Bilet alalım hemen dedim, beni duymuyor gibiydi. İş çıkışı yetişeceği saate aldım biletini, onu misafir ederler mi, ne ile karşılaşacak hiç bilmediğim için otelden de yer ayırdım. Çantasını hazırladım, ağrı kesici de koydum çantasına, migreni tutabilir,doğrusu onun için endişeliyim. Her zaman dik duran bu güçlü adamın yufka bir yüreği var. Beni ona çeken de buydu.
Yirmi yıl önce fakülteye giden yolda, bir kediye şemsiye tutarken gördüm onu. Afedersiniz, yardımcı olacağım bir şey var mı, diye sordum. Kediyi göstererek ‘yaralı’ dedi. “Veterinere götürmeli, siz bekleseniz ben bir kutu bulup gelsem kucağa gelmiyor ancak bir kutuda götürebilirm veterinere.” diye ekledi. Ben dünden razıyım, o gün ona eşlik ettim. Kediye Yaralı ismini verdi, bir hafta geçti ya da geçmedi, bizim kedinin maşallahı var, “Bahtiyar olsun adı.” dedim , “Tamam” dedi ama o an gözleri başka başka sözler söylüyor gibiydi ya da bana öyle gelmişti. İnsanın sevdaya düşeceği olsun, bahaneden kolay ne var?
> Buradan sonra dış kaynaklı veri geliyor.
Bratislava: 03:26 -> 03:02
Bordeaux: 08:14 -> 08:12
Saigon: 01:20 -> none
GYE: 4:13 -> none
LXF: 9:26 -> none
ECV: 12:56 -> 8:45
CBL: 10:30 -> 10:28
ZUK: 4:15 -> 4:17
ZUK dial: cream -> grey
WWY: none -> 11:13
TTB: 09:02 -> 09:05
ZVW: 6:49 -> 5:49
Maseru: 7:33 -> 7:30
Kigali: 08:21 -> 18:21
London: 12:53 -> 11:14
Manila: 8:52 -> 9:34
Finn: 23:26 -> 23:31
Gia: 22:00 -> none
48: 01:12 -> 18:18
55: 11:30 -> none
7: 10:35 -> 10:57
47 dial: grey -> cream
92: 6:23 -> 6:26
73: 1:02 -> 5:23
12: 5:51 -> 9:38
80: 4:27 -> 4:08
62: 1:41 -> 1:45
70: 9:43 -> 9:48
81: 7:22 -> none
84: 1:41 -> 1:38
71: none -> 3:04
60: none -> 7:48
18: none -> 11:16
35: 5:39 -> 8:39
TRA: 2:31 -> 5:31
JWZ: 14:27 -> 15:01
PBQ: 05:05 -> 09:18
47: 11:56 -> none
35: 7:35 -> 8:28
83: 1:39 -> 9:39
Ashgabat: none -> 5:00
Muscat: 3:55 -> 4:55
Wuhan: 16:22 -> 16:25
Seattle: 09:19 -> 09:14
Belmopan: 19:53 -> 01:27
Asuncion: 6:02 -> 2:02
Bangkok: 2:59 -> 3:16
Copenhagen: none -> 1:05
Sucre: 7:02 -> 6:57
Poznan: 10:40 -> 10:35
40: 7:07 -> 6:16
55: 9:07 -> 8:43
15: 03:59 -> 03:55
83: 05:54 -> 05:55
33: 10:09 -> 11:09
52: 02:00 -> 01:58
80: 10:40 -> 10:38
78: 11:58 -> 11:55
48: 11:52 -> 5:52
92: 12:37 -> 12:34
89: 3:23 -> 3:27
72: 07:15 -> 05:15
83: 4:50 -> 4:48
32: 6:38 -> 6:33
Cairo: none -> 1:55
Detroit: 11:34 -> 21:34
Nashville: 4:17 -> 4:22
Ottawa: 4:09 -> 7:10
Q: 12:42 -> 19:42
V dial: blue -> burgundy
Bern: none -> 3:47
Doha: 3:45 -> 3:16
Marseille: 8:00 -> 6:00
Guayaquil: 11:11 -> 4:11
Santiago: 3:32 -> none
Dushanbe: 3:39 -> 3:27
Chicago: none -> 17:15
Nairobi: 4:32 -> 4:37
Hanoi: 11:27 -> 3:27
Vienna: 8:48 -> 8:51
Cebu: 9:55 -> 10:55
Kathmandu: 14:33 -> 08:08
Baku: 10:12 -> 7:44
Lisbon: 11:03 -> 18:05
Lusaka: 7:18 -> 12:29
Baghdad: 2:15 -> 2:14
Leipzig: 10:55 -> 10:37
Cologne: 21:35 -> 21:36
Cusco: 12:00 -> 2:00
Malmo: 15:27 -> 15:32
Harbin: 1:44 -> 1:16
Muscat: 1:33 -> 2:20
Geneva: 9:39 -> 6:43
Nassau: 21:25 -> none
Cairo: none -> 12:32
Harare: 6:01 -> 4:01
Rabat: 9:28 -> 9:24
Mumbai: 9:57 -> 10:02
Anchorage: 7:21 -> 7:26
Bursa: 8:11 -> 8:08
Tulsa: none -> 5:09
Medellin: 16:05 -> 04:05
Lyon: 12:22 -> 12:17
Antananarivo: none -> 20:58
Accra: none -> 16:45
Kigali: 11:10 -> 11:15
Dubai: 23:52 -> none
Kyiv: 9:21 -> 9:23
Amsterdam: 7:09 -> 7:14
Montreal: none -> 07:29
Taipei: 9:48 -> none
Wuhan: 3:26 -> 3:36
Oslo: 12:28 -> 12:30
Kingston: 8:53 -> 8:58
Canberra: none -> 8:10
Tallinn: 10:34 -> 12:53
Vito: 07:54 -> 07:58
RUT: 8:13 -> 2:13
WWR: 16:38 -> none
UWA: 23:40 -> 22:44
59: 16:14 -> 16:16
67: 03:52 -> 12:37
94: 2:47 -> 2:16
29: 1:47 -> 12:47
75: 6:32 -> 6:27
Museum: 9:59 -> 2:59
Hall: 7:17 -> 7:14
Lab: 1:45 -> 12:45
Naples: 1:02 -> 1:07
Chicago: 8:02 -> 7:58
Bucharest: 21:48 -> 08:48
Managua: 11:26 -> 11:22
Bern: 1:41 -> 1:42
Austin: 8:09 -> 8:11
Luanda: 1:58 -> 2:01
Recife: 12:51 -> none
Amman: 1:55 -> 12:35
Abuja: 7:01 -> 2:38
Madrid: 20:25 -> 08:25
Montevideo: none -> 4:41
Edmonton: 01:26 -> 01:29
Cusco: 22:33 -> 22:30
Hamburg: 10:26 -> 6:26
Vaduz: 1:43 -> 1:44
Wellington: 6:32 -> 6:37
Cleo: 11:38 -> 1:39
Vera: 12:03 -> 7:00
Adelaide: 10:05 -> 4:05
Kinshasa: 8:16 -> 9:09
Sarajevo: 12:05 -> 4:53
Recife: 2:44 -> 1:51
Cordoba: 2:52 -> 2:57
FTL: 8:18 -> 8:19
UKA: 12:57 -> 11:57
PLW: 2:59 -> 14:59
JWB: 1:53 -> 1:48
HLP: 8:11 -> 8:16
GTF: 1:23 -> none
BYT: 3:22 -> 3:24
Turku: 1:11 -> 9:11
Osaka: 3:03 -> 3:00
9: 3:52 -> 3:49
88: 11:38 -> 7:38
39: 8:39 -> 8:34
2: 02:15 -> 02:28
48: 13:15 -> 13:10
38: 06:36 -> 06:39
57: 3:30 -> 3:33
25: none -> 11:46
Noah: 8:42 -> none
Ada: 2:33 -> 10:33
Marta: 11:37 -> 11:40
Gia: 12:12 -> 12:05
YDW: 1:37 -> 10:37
İki abisi bir annesi vardı Mehmet’in. Babası o çok küçükken terk etmiş onları, Almanya’ya gitmiş, işleri büyütmeye, sonra dönmemiş. Öldü belki demişler, kim bilir, neden nasıl bıraksın ailesini? Yıldız annem çok sonradan kabullenmiş terk edildikleri gerçeğini, Mehmet dirayetini annemden almış.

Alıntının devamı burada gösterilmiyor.